So I haven’t been around for a while. It’s not like I haven’t had loads to say, it is just that i couldn’t work out which bits of it I wanted to say and which of these internal ramblings are better just left alone!
Lots has happened, life continues doesn’t it? even when you haven’t stopped to write about it, or to reflect on it.
But last night, someone I care about upset me, then walked away. leaving me crying, alone in the dark. I mean, actually they drove away. But still. It would probably have been less dramatic to just stroll off, at least in that scenario you can call out to them, to bring them back. To solve the problem, to dry the tears. But the finality of the act of just being left in the middle of, what now, seems like a crazy dream like universe. Listening to the sound of that vehicle driving far away from you. In a hurry and regardless of your feelings. That would hurt even the hardest of people surely? It sure as hell devastated me.

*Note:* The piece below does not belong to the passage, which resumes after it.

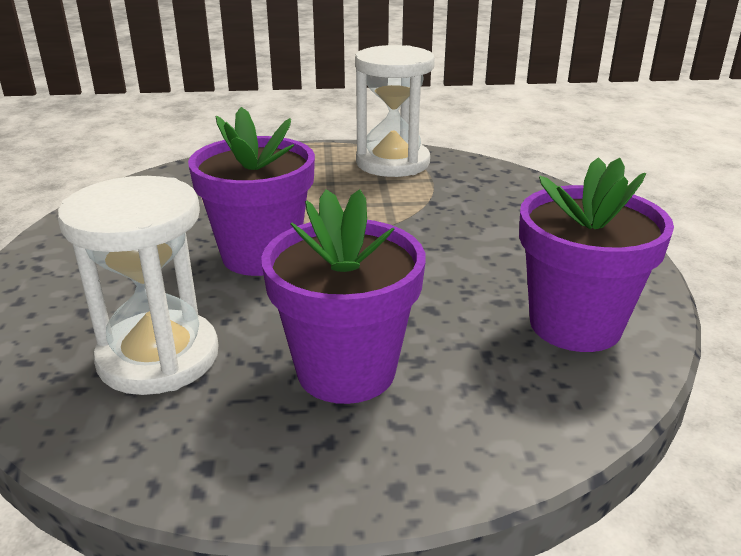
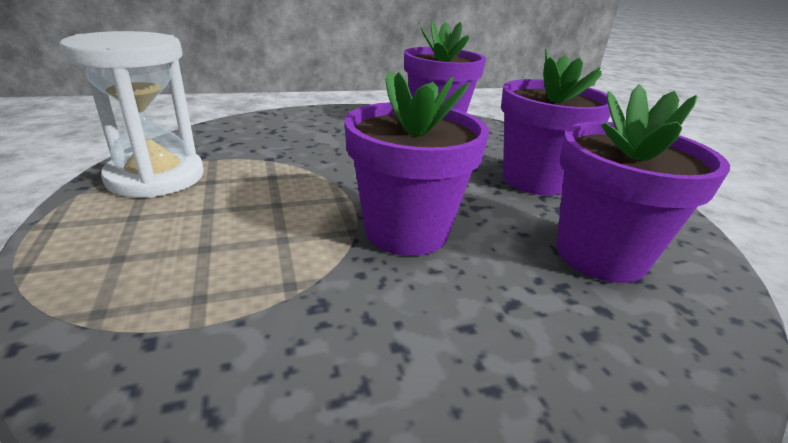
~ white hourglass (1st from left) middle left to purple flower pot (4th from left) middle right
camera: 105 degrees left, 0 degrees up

It didn’t take me long to realise that i couldn’t remember what I was actually upset about in the first place but I couldn’t help but feel incredibly hurt by being left. We all have places we need to be don’t we? but wouldn’t most people stop and take the time to comfort and to support our friends? Is it ok to be so focussed on where you are going to that you forget where you are currently and the reasons you are sharing that moment with those people in the first place? Is life so inflexible that we start to make choices like this?
Although my mind had been made up about what this action meant, upon discussion it appears it wasn’t a reflection on the relationship we have. More a bad choice, one that would be changed next time, one that carried guilt and sadness. I am trying to move past it, to forget it ever happened. But it has shaken me, it was an unexpected behaviour from someone I figured I knew well. Maybe we should give ourselves more permission to walk away, maybe the issue wouldn’t have been solved even if they had stayed. Maybe today would have been a sad day instead of one that has provided explanation and restored some level of hope. But I know I could never do it. I would never leave someone I loved or cared about alone when they are sad, regardless of if I was the cause of that sadness or not.
I am a forgiver though. We all make bad judgements every now and again, I certainly do. Everyone deserves a second chance.